The Very First Ferrari F50 Is For Sale
The Ferrari F50’s original prototype is up for grabs. Hope you’ve got deep pockets.

The original prototype for the Ferrari F50 has come up for sale by an exotic car dealer on Long Island, New York.
Autosport Designs lists the F50 on its website with a detailed history of the low-mileage car, whose serial number of 99999 makes it the last Ferrari built with a five-digit serial code. It began life in 1994 as the F50 test mule, performing laps of Ferrari's private Fiorano test track ad infinitum before ferrying Ferrari's former and current Formula 1 drivers and Grand Prix winners Jean Alesi, Gerhard Berger, and Niki Lauda around Maranello. In 1995, 99999 would represent the F50 to the public for the first time at the Geneva Auto Show, and later that year, the Tokyo Motor Show.

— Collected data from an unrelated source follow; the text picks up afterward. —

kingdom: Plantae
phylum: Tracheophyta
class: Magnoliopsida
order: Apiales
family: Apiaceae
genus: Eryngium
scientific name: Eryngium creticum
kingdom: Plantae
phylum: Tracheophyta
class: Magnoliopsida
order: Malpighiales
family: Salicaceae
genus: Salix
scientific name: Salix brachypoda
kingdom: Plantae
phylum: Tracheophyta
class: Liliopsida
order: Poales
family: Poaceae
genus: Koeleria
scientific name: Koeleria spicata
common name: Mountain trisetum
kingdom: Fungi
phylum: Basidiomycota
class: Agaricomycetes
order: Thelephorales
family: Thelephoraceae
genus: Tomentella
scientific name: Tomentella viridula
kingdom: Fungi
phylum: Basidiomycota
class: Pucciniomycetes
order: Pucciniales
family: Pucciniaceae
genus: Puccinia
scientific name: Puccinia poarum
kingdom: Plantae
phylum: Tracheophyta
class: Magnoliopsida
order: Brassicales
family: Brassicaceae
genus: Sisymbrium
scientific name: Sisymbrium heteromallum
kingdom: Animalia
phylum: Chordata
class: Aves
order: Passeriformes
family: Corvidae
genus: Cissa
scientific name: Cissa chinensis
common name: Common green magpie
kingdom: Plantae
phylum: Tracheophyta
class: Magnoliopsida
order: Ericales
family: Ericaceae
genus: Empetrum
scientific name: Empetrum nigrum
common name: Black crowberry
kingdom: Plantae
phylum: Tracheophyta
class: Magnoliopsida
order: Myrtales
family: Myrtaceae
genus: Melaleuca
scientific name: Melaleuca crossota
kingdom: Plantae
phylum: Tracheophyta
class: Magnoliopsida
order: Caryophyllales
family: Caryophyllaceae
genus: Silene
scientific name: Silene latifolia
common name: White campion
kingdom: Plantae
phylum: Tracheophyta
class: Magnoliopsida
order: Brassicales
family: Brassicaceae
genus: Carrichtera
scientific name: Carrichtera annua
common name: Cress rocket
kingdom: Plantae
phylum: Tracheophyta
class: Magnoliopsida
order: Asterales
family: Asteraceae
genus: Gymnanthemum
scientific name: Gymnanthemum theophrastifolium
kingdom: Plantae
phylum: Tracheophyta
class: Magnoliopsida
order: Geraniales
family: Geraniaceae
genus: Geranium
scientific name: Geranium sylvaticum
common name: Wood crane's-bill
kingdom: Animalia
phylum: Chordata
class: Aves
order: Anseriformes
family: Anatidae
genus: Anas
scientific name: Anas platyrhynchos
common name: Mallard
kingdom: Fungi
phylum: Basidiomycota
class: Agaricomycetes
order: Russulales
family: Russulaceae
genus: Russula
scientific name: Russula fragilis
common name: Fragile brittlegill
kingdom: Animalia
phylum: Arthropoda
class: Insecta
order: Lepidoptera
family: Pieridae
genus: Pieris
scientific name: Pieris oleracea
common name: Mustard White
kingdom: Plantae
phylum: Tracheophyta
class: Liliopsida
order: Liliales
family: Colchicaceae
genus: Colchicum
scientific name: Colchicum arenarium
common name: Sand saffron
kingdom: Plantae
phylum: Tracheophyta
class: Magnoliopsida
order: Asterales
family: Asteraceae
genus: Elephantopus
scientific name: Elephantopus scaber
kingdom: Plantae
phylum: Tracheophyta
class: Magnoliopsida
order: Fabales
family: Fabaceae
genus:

The car would in 1998 make its way into the private Ferrari collection of Jacques Swaters, a Belgian Ferrari dealer whom Enzo Ferrari had promised a decade prior would own the Ferrari with the serial number 99999. He would hold on to it until 2006, when it was sold to a collector in California. It would change hands another few times, and now in 2018, it is set to find yet another new owner.
With a recent service encompassing fluids, tires, battery, and other consumables, as well as an odometer showing just 1,400 miles accumulated in private ownership, this F50 is not only the oldest example of its kind on sale today, but probably the best. In a world of turbocharged, dual-clutch supercars, this F50's six-speed manual and 4.7-liter, naturally aspirated V12 makes it one of the most involving too.
The Drive reached out to Autosport Designs for additional information on the car, price included, and we will update when we receive a response. We expect the price is an if you have to ask situation, so we may have to settle instead for the $30,000 Ferrari coffee table book.